====== DATA FOR REVIEW

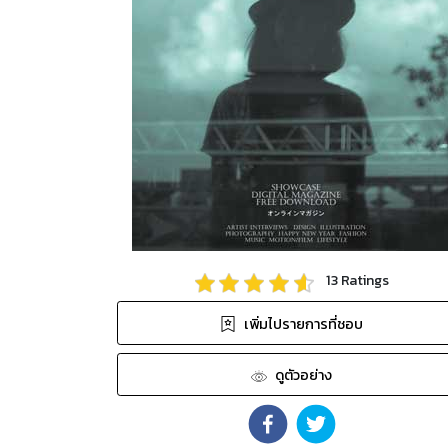
13
Ratings
เพิ่มไปรายการที่ชอบ
ดูตัวอย่าง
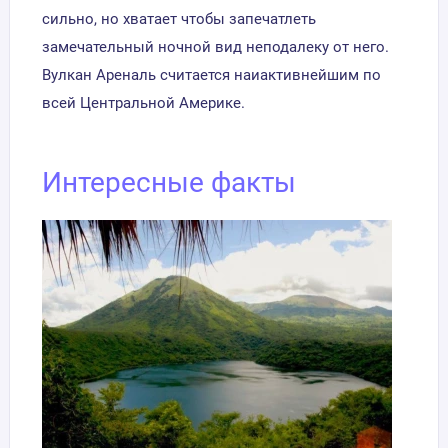
сильно, но хватает чтобы запечатлеть
замечательный ночной вид неподалеку от него.
Вулкан Ареналь считается наиактивнейшим по
всей Центральной Америке.
Интересные факты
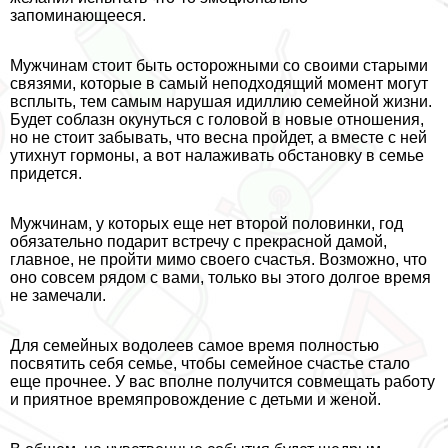
запоминающееся.
Мужчинам стоит быть осторожными со своими старыми
связями, которые в самый неподходящий момент могут
всплыть, тем самым нарушая идиллию семейной жизни.
Будет coблaзн окунуться с головой в новые отношения,
но не стоит забывать, что весна пройдет, а вместе с ней
утихнут гормоны, а вот налаживать обстановку в семье
придется.
Мужчинам, у которых еще нет второй половинки, год
обязательно подарит встречу с прекрасной дамой,
главное, не пройти мимо своего счастья. Возможно, что
оно совсем рядом с вами, только вы этого долгое время
не замечали.
Для семейных водолеев самое время полностью
посвятить себя семье, чтобы семейное счастье стало
еще прочнее. У вас вполне получится совмещать работу
и приятное времяпровождение с детьми и женой.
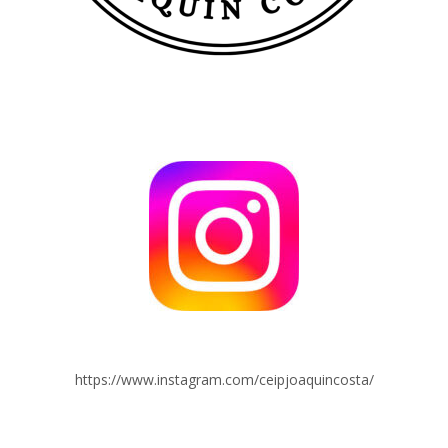
https://www.instagram.com/ceipjoaquincosta/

============

▸ **EXERCISE GOAL**: Please give an exact copy of the entries above, from the line with "связями, которые в" down to the line with "но не стоит", inclusive, and nothing else.

▸ **TASK ANSWER**:
связями, которые в самый неподходящий момент могут
всплыть, тем самым нарушая идиллию семейной жизни.
Будет coблaзн окунуться с головой в новые отношения,
но не стоит забывать, что весна пройдет, а вместе с ней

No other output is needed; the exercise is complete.